• **EXERCISE REQUIREMENTS**
Filter the entries, keeping every line with the string "Courtyard".

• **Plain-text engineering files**
##############################

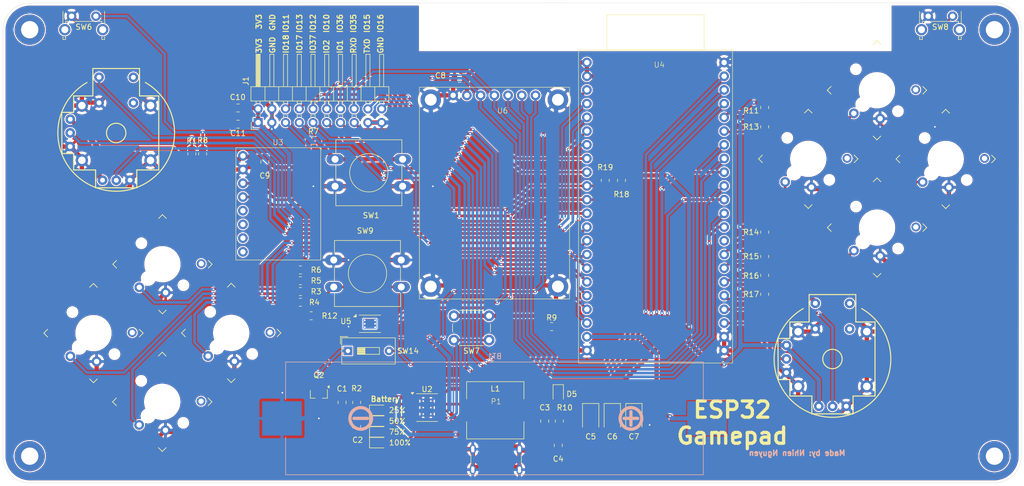
<source format=kicad_pcb>
(kicad_pcb
	(version 20240108)
	(generator "pcbnew")
	(generator_version "8.0")
	(general
		(thickness 1.6)
		(legacy_teardrops no)
	)
	(paper "A4")
	(title_block
		(title "ESP Gamepad")
		(date "2025-01-12")
		(rev "v02")
		(company "PCM Industries")
		(comment 1 "Author: Pacman (Nhien) Nguyen")
	)
	(layers
		(0 "F.Cu" signal)
		(31 "B.Cu" signal)
		(32 "B.Adhes" user "B.Adhesive")
		(33 "F.Adhes" user "F.Adhesive")
		(34 "B.Paste" user)
		(35 "F.Paste" user)
		(36 "B.SilkS" user "B.Silkscreen")
		(37 "F.SilkS" user "F.Silkscreen")
		(38 "B.Mask" user)
		(39 "F.Mask" user)
		(40 "Dwgs.User" user "User.Drawings")
		(41 "Cmts.User" user "User.Comments")
		(42 "Eco1.User" user "User.Eco1")
		(43 "Eco2.User" user "User.Eco2")
		(44 "Edge.Cuts" user)
		(45 "Margin" user)
		(46 "B.CrtYd" user "B.Courtyard")
		(47 "F.CrtYd" user "F.Courtyard")
		(48 "B.Fab" user)
		(49 "F.Fab" user)
		(50 "User.1" user)
		(51 "User.2" user)
		(52 "User.3" user)
		(53 "User.4" user)
		(54 "User.5" user)
		(55 "User.6" user)
		(56 "User.7" user)
		(57 "User.8" user)
		(58 "User.9" user)
	)
	(setup
		(pad_to_mask_clearance 0)
		(allow_soldermask_bridges_in_footprints no)
		(pcbplotparams
			(layerselection 0x00010fc_ffffffff)
			(plot_on_all_layers_selection 0x0000000_00000000)
			(disableapertmacros no)
			(usegerberextensions no)
			(usegerberattributes yes)
			(usegerberadvancedattributes yes)
			(creategerberjobfile yes)
			(dashed_line_dash_ratio 12.000000)
			(dashed_line_gap_ratio 3.000000)
			(svgprecision 4)
			(plotframeref no)
			(viasonmask no)
			(mode 1)
			(useauxorigin no)
			(hpglpennumber 1)
			(hpglpenspeed 20)
			(hpglpendiameter 15.000000)
			(pdf_front_fp_property_popups yes)
			(pdf_back_fp_property_popups yes)
			(dxfpolygonmode yes)
			(dxfimperialunits yes)
			(dxfusepcbnewfont yes)
			(psnegative no)
			(psa4output no)
			(plotreference yes)
			(plotvalue yes)
			(plotfptext yes)
			(plotinvisibletext no)
			(sketchpadsonfab no)
			(subtractmaskfromsilk no)
			(outputformat 1)
			(mirror no)
			(drillshape 1)
			(scaleselection 1)
			(outputdirectory "")
		)
	)
	(net 0 "")
	(net 1 "/VBAT")
	(net 2 "GND")
	(net 3 "/VBUS")
	(net 4 "/5V")
	(net 5 "/3V3")
	(net 6 "Net-(D1-K)")
	(net 7 "Net-(D1-A)")
	(net 8 "Net-(D3-A)")
	(net 9 "/TXD")
	(net 10 "/IO2")
	(net 11 "/IO11")
	(net 12 "/RXD")
	(net 13 "/IO37")
	(net 14 "/IO10")
	(net 15 "/IO12")
	(net 16 "/IO16")
	(net 17 "/SCL")
	(net 18 "/IO1")
	(net 19 "/IO13")
	(net 20 "/MOSI")
	(net 21 "/IO15")
	(net 22 "/CLK")
	(net 23 "Net-(U2-SW)")
	(net 24 "unconnected-(P1-D+-PadA6)")
	(net 25 "unconnected-(P1-D--PadA7)")
	(net 26 "unconnected-(P1-CC-PadA5)")
	(net 27 "unconnected-(P1-VCONN-PadB5)")
	(net 28 "/IO4")
	(net 29 "/IO14")
	(net 30 "/IO9")
	(net 31 "/IO46")
	(net 32 "/IO7")
	(net 33 "/IO3")
	(net 34 "/IO8")
	(net 35 "Net-(R9-Pad1)")
	(net 36 "/IO39")
	(net 37 "/IO42")
	(net 38 "/IO45")
	(net 39 "/IO48")
	(net 40 "/IO47")
	(net 41 "/IO21")
	(net 42 "Net-(U2-KEY)")
	(net 43 "/IO6")
	(net 44 "/IO5")
	(net 45 "unconnected-(U3-SCL-Pad6)")
	(net 46 "unconnected-(U3-XDA-Pad5)")
	(net 47 "unconnected-(U3-INT-Pad8)")
	(net 48 "unconnected-(U3-AD0-Pad7)")
	(net 49 "/IO38")
	(net 50 "/IO40")
	(net 51 "/IO19")
	(net 52 "unconnected-(U4-IO0-Pad31)")
	(net 53 "/IO41")
	(net 54 "/IO20")
	(net 55 "unconnected-(U5-T_{SENSE}-Pad6)")
	(net 56 "unconnected-(U5-EP-Pad9)")
	(net 57 "unconnected-(U5-~{ALARMB}-Pad4)")
	(net 58 "unconnected-(U5-T_{SW}-Pad5)")
	(net 59 "/SDA")
	(net 60 "Net-(Q2-D)")
	(net 61 "Net-(SW14-B)")
	(net 62 "Net-(C4-Pad1)")
	(net 63 "Net-(C2-Pad1)")
	(footprint "MountingHole:MountingHole_3.2mm_M3_DIN965_Pad" (layer "F.Cu") (at 65.5 47))
	(footprint "Resistor_SMD:R_0805_2012Metric" (layer "F.Cu") (at 115.5875 95.5))
	(footprint "Resistor_SMD:R_0805_2012Metric" (layer "F.Cu") (at 201.5 92.5 90))
	(footprint "Resistor_SMD:R_0805_2012Metric" (layer "F.Cu") (at 115.5875 91.5))
	(footprint "Joystick:PS4_joystick" (layer "F.Cu") (at 81.5 66.1248))
	(footprint "Resistor_SMD:R_0805_2012Metric" (layer "F.Cu") (at 118 67.5))
	(footprint "Resistor_SMD:R_0805_2012Metric" (layer "F.Cu") (at 201.5 84.5 90))
	(footprint "Button_Switch_THT:SW_Tactile_SPST_Angled_PTS645Vx31-2LFS" (layer "F.Cu") (at 73.245 44.5))
	(footprint "LED_SMD:LED_0805_2012Metric" (layer "F.Cu") (at 130.0625 119.5))
	(footprint "Resistor_SMD:R_0805_2012Metric" (layer "F.Cu") (at 172 74.9125 90))
	(footprint "Joystick:PS4_joystick" (layer "F.Cu") (at 214.039845 108))
	(footprint "Resistor_SMD:R_0805_2012Metric" (layer "F.Cu") (at 126 116.0375 -90))
	(footprint "Keyboard_Switches:SW_MX_LowProfile_Kailh_Choc_V1V2_THT_Hybrid" (layer "F.Cu") (at 235 70.945837 -45))
	(footprint "Keyboard_Switches:SW_MX_LowProfile_Kailh_Choc_V1V2_THT_Hybrid" (layer "F.Cu") (at 102.785445 103.171336 -45))
	(footprint "Resistor_SMD:R_0805_2012Metric" (layer "F.Cu") (at 162.0875 102))
	(footprint "Capacitor_SMD:C_0805_2012Metric" (layer "F.Cu") (at 145.05 56 180))
	(footprint "MountingHole:MountingHole_3.2mm_M3_DIN965_Pad" (layer "F.Cu") (at 244.017767 46.999995))
	(footprint "Keyboard_Switches:SW_MX_LowProfile_Kailh_Choc_V1V2_THT_Hybrid" (layer "F.Cu") (at 209.564257 70.925736 -45))
	(footprint "LCD_TFT_ST7789:LCD_TFT_1.3_inches_ST7789" (layer "F.Cu") (at 137.61 57.66))
	(footprint "Capacitor_SMD:C_0805_2012Metric" (layer "F.Cu") (at 126 120.55 -90))
	(footprint "ESP32_S3_DevkitC1:ESP32_S3_DevkitC1" (layer "F.Cu") (at 168.6 53.08))
	(footprint "Capacitor_SMD:C_0805_2012Metric" (layer "F.Cu") (at 104.05 61.5 180))
	(footprint "Resistor_SMD:R_0805_2012Metric" (layer "F.Cu") (at 201.5 65 90))
	(footprint "Keyboard_Switches:SW_MX_LowProfile_Kailh_Choc_V1V2_THT_Hybrid" (layer "F.Cu") (at 90.057523 90.443414 -45))
	(footprint "Keyboard_Switches:SW_MX_LowProfile_Kailh_Choc_V1V2_THT_Hybrid" (layer "F.Cu") (at 222.272078 58.217915 -45))
	(footprint "Capacitor_Tantalum_SMD:CP_EIA-3528-15_AVX-H_Pad1.50x2.35mm_HandSolder" (layer "F.Cu") (at 173.3 118.875 -90))
	(footprint "Capacitor_SMD:C_0805_2012Metric" (layer "F.Cu") (at 160.8 119.5 -90))
	(footprint "Keyboard_Switches:SW_MX_LowProfile_Kailh_Choc_V1V2_THT_Hybrid" (layer "F.Cu") (at 222.292179 83.653658 -45))
	(footprint "Package_SO:SOIC-8-1EP_3.9x4.9mm_P1.27mm_EP2.41x3.3mm_ThermalVias" (layer "F.Cu") (at 139.025 117))
	(footprint "Resistor_SMD:R_0805_2012Metric"
		(layer "F.Cu")
		(uuid "7a15935f-a271-4ebd-927a-9a4e545022ef")
		(at 117.5875 100)
		(descr "Resistor SMD 0805 (2012 Metric), square (rectangular) end terminal, IPC_7351 nominal, (Body size source: IPC-SM-782 page 72, https://www.pcb-3d.com/wordpress/wp-content/uploads/ipc-sm-782a_amendment_1_and_2.pdf), generated with kicad-footprint-generator")
		(tags "resistor")
		(property "Reference" "R12"
			(at 3.4125 0 0)
			(layer "F.SilkS")
			(uuid "892ff5ff-8d40-4469-bab7-ff22b64febbf")
			(effects
				(font
					(size 1 1)
					(thickness 0.15)
				)
			)
		)
		(property "Value" "10K"
			(at 0 1.65 0)
			(layer "F.Fab")
			(uuid "bae1ceb2-328f-4aec-978b-3e4c230587a2")
			(effects
				(font
					(size 1 1)
					(thickness 0.15)
				)
			)
		)
		(property "Footprint" "Resistor_SMD:R_0805_2012Metric"
			(at 0 0 0)
			(unlocked yes)
			(layer "F.Fab")
			(hide yes)
			(uuid "7964fb70-1f45-4525-83cc-dc1e45e02509")
			(effects
				(font
					(size 1.27 1.27)
					(thickness 0.15)
				)
			)
		)
		(property "Datasheet" ""
			(at 0 0 0)
			(unlocked yes)
			(layer "F.Fab")
			(hide yes)
			(uuid "2a73fdea-2bfb-413b-ac1b-e4099a84ca87")
			(effects
				(font
					(size 1.27 1.27)
					(thickness 0.15)
				)
			)
		)
		(property "Description" "Resistor"
			(at 0 0 0)
			(unlocked yes)
			(layer "F.Fab")
			(hide yes)
			(uuid "d7696b45-b0c0-4349-9720-c93156f601a1")
			(effects
				(font
					(size 1.27 1.27)
					(thickness 0.15)
				)
			)
		)
		(property ki_fp_filters "R_*")
		(path "/d80a70d2-c3ee-4646-8da7-a42e3f43ed81")
		(sheetname "Root")
		(sheetfile "esp_gamepad.kicad_sch")
		(attr smd)
		(fp_line
			(start -0.227064 -0.735)
			(end 0.227064 -0.735)
			(stroke
				(width 0.12)
				(type solid)
			)
			(layer "F.SilkS")
			(uuid "255a78a7-a3ad-4b2e-8727-900f8afb022e")
		)
		(fp_line
			(start -0.227064 0.735)
			(end 0.227064 0.735)
			(stroke
				(width 0.12)
				(type solid)
			)
			(layer "F.SilkS")
			(uuid "d36d5615-35ff-4149-ae0b-4168ae46c87e")
		)
		(fp_line
			(start -1.68 -0.95)
			(end 1.68 -0.95)
			(stroke
				(width 0.05)
				(type solid)
			)
			(layer "F.CrtYd")
			(uuid "1f34b5ab-20c9-4a60-9a64-9e6608389d24")
		)
		(fp_line
			(start -1.68 0.95)
			(end -1.68 -0.95)
			(stroke
				(width 0.05)
				(type solid)
			)
			(layer "F.CrtYd")
			(uuid "0bda8e32-1a19-41e0-b1d4-129846954990")
		)
		(fp_line
			(start 1.68 -0.95)
			(end 1.68 0.95)
			(stroke
				(width 0.05)
				(type solid)
			)
			(layer "F.CrtYd")
			(uuid "f0009e79-4862-4864-b7c1-1a65520a5b52")
		)
		(fp_line
			(start 1.68 0.95)
			(end -1.68 0.95)
			(stroke
				(width 0.05)
				(type solid)
			)
			(layer "F.CrtYd")
			(uuid "bf945032-4808-41ed-baa0-6352f656633a")
		)
		(fp_line
			(start -1 -0.625)
			(end 1 -0.625)
			(stroke
				(width 0.1)
				(type solid)
			)
			(layer "F.Fab")
			(uuid "8afffb7a-ac8d-4850-bd06-7e34d5bbffa0")
		)
		(fp_line
			(start -1 0.625)
			(end -1 -0.625)
			(stroke
				(width 0.1)
				(type solid)
			)
			(layer "F.Fab")
			(uuid "f82c63ec-b701-47a3-9034-d5e5eec89c25")
		)
		(fp_line
			(start 1 -0.625)
			(end 1 0.625)
			(stroke
				(width 0.1)
				(type solid)
			)
			(layer "F.Fab")
			(uuid "1843b5c7-2454-4099-bf28-3ceed28d35b1")
		)
		(fp_line
			(start 1 0.625)
			(end -1 0.625)
			(stroke
				(width 0.1)
				(type solid)
			)
			(layer "F.Fab")
			(uuid "311527b7-a682-492a-bf2f-640c4e5a5639")
		)
		(fp_text user "${REFERENCE}"
			(at 0 0 0)
			(layer "F.Fab")
			(uuid "e68c1d1e-ae09-4cae-961a-06c011b0c59e")
			(effects
				(font
					(size 0.5 0.5)
					(thickness 0.08)
				)
			)
		)
		(pad "1" smd roundrect
			(at -0.9125 0)
			(size 1.025 1.4)
			(layers "F.Cu" "F.Paste" "F.Mask")
			(roundrect_rratio 0.243902)
			(net 5 "/3V3")
			(pintype "passive")
			(uuid "440b8e74-41f7-47b6-a995-234dd7426f8c")
		)
		(pad "2
... [1256540 chars truncated]
</source>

##############################

• **FINISHED EXERCISE**
		(46 "B.CrtYd" user "B.Courtyard")
		(47 "F.CrtYd" user "F.Courtyard")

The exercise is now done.